Try it
Render each line of the data below as a row of a Markdown table with the columns "Row" and "Line," numbering the rows in order. Omit blank lines and the picture lines.

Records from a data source
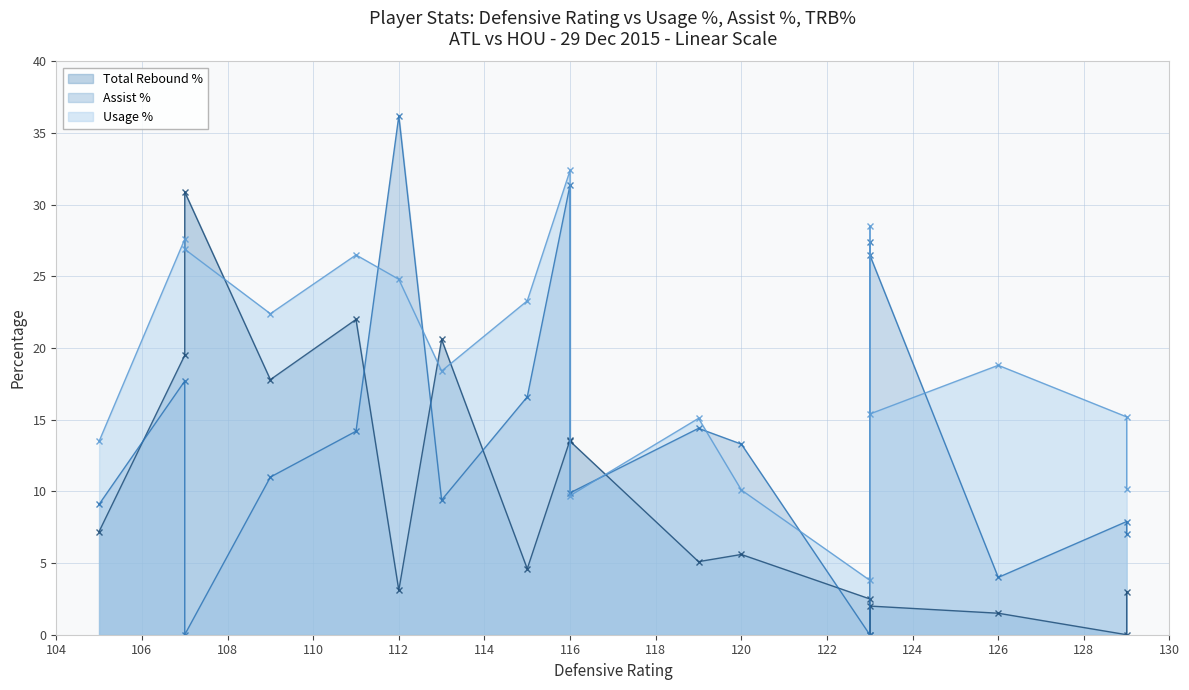

Reading left to right, extract all data points from this chart.

usg_pct: 113=18.4	107=27.6	115=23.3	112=24.8	119=15.1	123=3.8	105=13.5	123=28.5	107=26.9	120=10.1	116=32.4	111=26.5	126=18.8	109=22.4	129=15.2	116=9.7	123=15.4	129=10.2
ast_pct: 113=9.4	107=17.7	115=16.6	112=36.2	119=14.4	123=0.0	105=9.1	123=27.4	107=0.0	120=13.3	116=31.4	111=14.2	126=4.0	109=11.0	129=7.9	116=9.9	123=26.5	129=7.0
trb_pct: 113=20.6	107=19.5	115=4.6	112=3.1	119=5.1	123=2.5	105=7.2	123=0.0	107=30.9	120=5.6	116=13.6	111=22.0	126=1.5	109=17.8	129=0.0	116=13.5	123=2.0	129=3.0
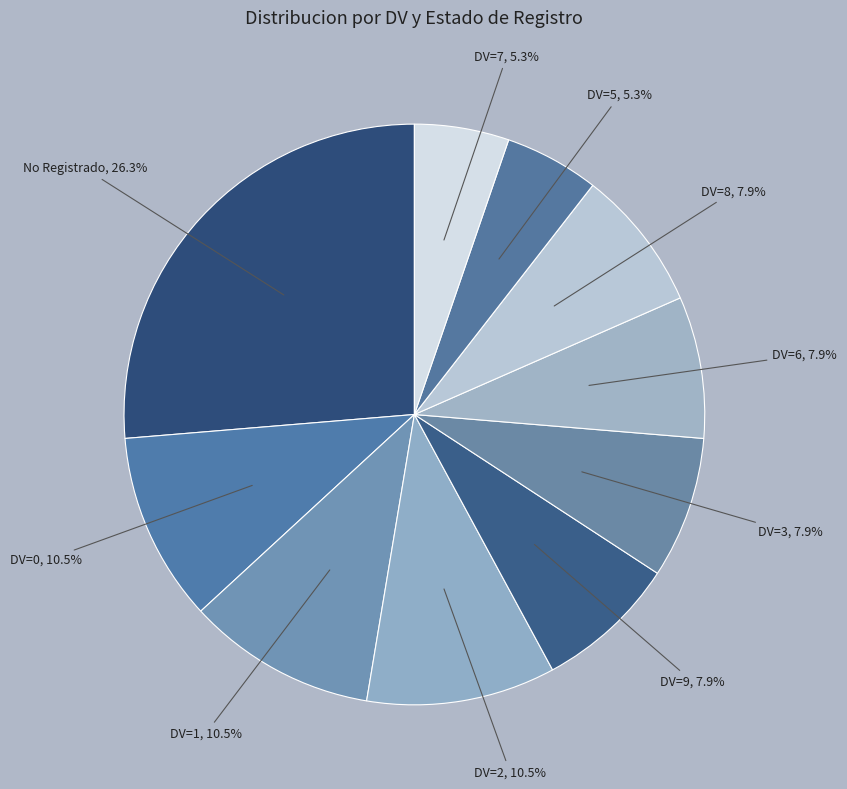

How many slices are in this pie chart?

10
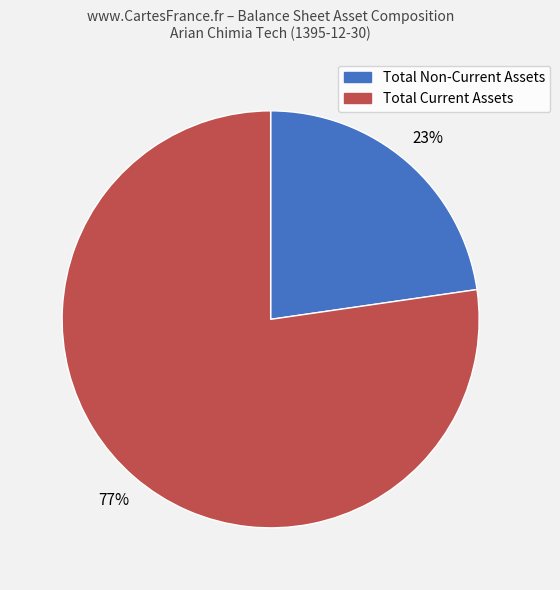

To the nearest percent, what is the average slice percentage?

50%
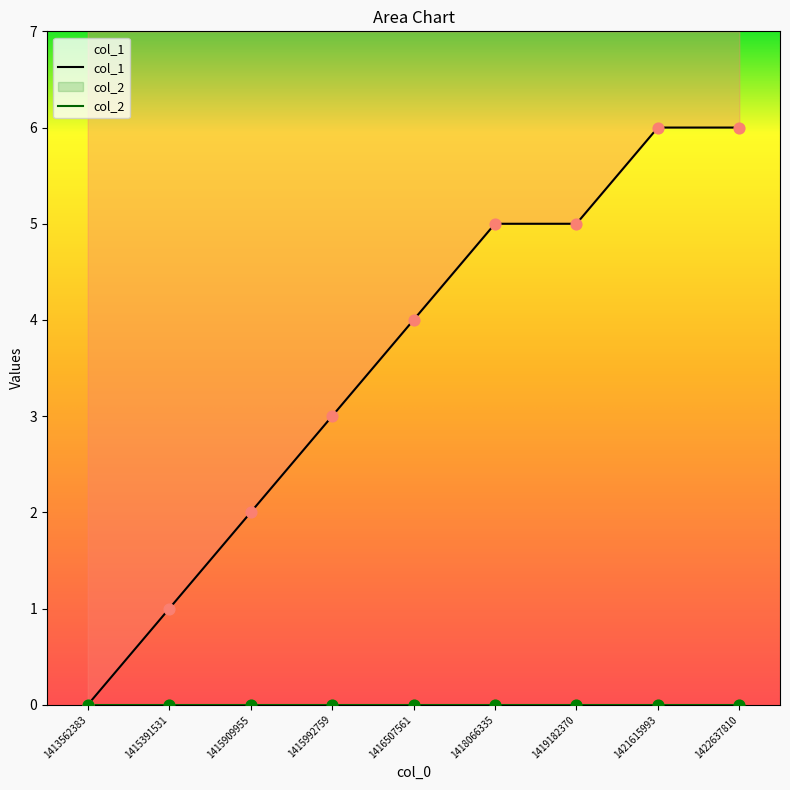

What is the ratio of the value at 1421615993 to the value at 1416507561?

1.5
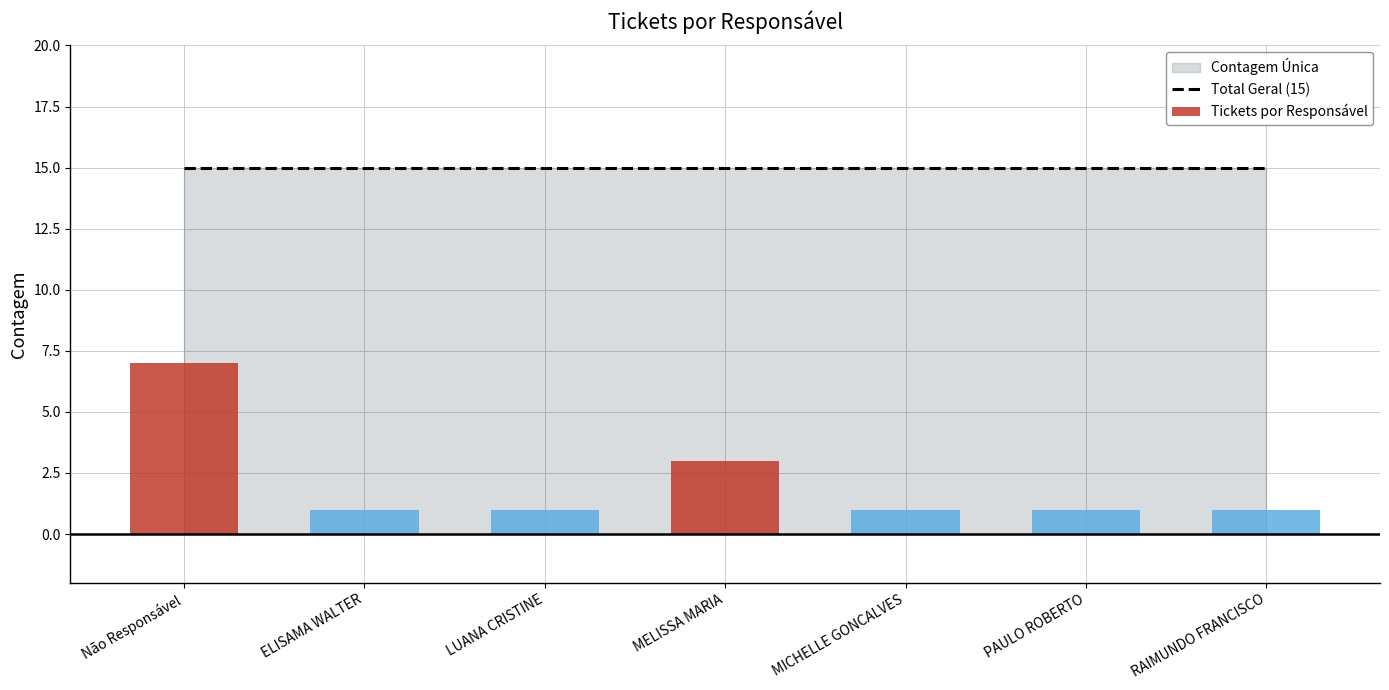

Reading right to left, transcribe all the data shown in this chart.

Total Geral (15): 15	15	15	15	15	15	15
Tickets por Responsável: 1	1	1	3	1	1	7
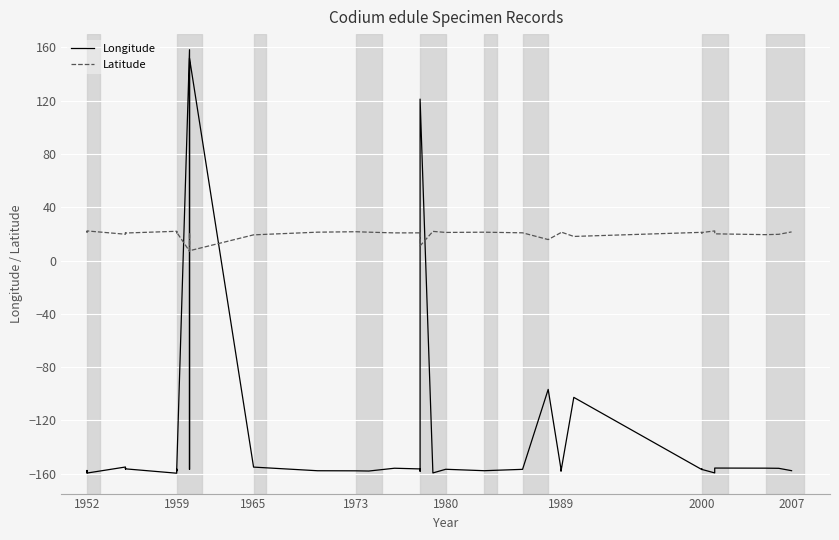

What is the average value of the Latitude series?

19.9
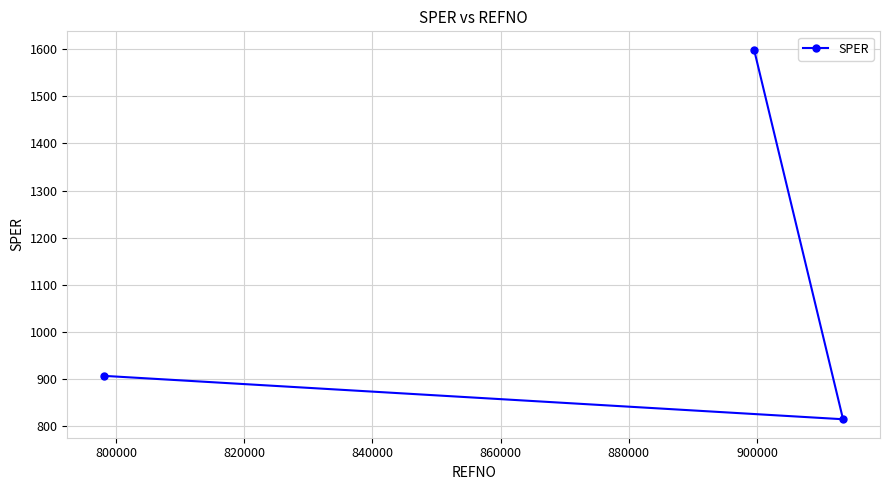

How many categories are shown in the chart?

3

Expected output
| Row | Line |
|---|---|
| 1 | Reading left to right, extract all data points from this chart. |
| 2 | usg_pct: 113=18.4	107=27.6	115=23.3	112=24.8	119=15.1	123=3.8	105=13.5	123=28.5	107=26.9	120=10.1	116=32.4	111=26.5	126=18.8	109=22.4	129=15.2	116=9.7	123=15.4	129=10.2 |
| 3 | ast_pct: 113=9.4	107=17.7	115=16.6	112=36.2	119=14.4	123=0.0	105=9.1	123=27.4	107=0.0	120=13.3	116=31.4	111=14.2	126=4.0	109=11.0	129=7.9	116=9.9	123=26.5	129=7.0 |
| 4 | trb_pct: 113=20.6	107=19.5	115=4.6	112=3.1	119=5.1	123=2.5	105=7.2	123=0.0	107=30.9	120=5.6	116=13.6	111=22.0	126=1.5	109=17.8	129=0.0	116=13.5	123=2.0	129=3.0 |
| 5 | How many slices are in this pie chart? |
| 6 | 10 |
| 7 | To the nearest percent, what is the average slice percentage? |
| 8 | 50% |
| 9 | What is the ratio of the value at 1421615993 to the value at 1416507561? |
| 10 | 1.5 |
| 11 | Reading right to left, transcribe all the data shown in this chart. |
| 12 | Total Geral (15): 15	15	15	15	15	15	15 |
| 13 | Tickets por Responsável: 1	1	1	3	1	1	7 |
| 14 | What is the average value of the Latitude series? |
| 15 | 19.9 |
| 16 | How many categories are shown in the chart? |
| 17 | 3 |